A storm of opposition followed from members of the public who were especially upset over the plan to end childbirths at the hospital.
Doctors warned that GBGH might not survive the proposed cuts and that First Nation and francophone communities had not been consulted about them.
The nurses’ union wrote to the local paper saying the cuts could lead to increased suffering and even death while the local member of the legislature, who also happened to be the leader of the opposition, tabled a petition with almost 16,000 signatures calling on the provincial government to stop the cuts.
About 10 months after the recommendations were made public, the hospital board voted against implementing most of them which meant that GBGH would need to find other ways to trim its deficit of about $1.2 million.
“We have not identified other areas in terms of savings.
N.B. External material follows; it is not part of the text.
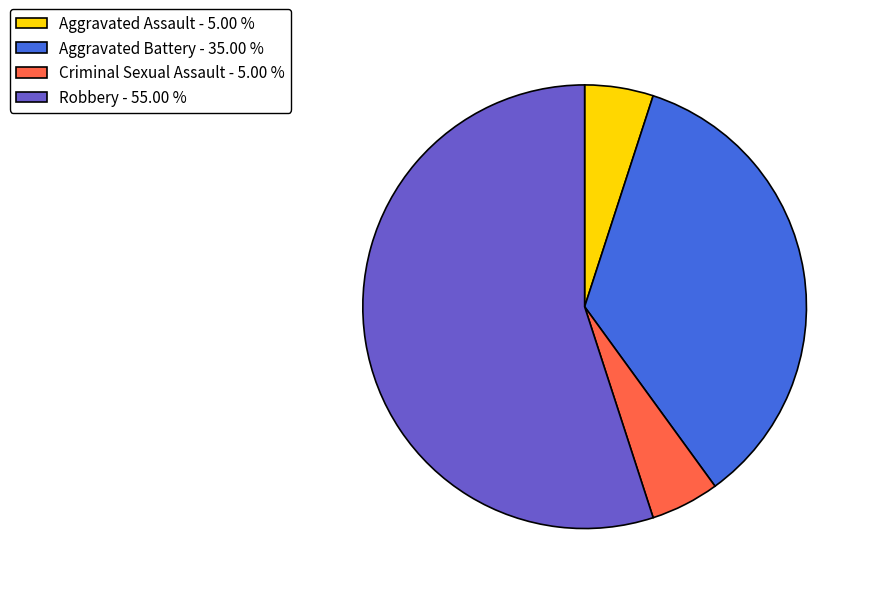

What is the ratio of the value at Robbery - 55.00 % to the value at Aggravated Battery - 35.00 %?

1.6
This is the challenge ahead,” the local paper quoted McGrath as saying in October 2016. “Since we’re not really doing any of the cost-savings things the report recommended, it will still leave us with the shortfall we had before the report was released.”
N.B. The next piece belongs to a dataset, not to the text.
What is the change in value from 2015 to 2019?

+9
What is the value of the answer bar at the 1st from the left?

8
About two weeks later, McGrath announced her departure to become President and CEO of the Horizon Health Network in New Brunswick, a job with increased responsibility and substantially higher pay.
3. Rural healthcare cuts are postponed in New Brunswick
Public documents show that in her last full year at GBGH, McGrath was paid $208,565.44 while the latest figures from the New Brunswick government show her earnings in 2018 at Horizon Health fell within the range of $275,000 to $299,999.
Now, McGrath finds herself embroiled once again in an outcry over cuts that according to CBC, were actually much milder than ones proposed in 2014 before she joined Horizon.
The minority Conservative government has postponed the latest cuts for now, but both Premier Higgs and McGrath say that something will have to be done to make health care here “sustainable,” especially in light of looming shortages of healthcare workers.
During a news conference in Sackville last week, McGrath was asked how she would compare New Brunswick healthcare with the services delivered in the two other provinces where she has worked.
“I think we have a superior system in New Brunswick,” she answered. “It is a system that is focussed on quality and safety. It is a system, though, that is starting to show cracks,” she added. “That is forcing us I think to make some hard decisions that are not popular.”
It remains to be seen, of course, how the healthcare system’s “cracks” get repaired and whose “hard decisions” are finally implemented.
As an online essay by Dr. Chris Goodyear, president of the New Brunswick Medical Society shows, there are sharp divisions, once again, between frontline caregivers and the senior administrators and politicians who oversee the healthcare system.
Bruce Wark worked in broadcasting and journalism education for more than 35 years. He was at CBC Radio for nearly 20 years as senior editor of network programs such as The World at Six and World Report. He currently writes for The New Wark Times where this story first appeared.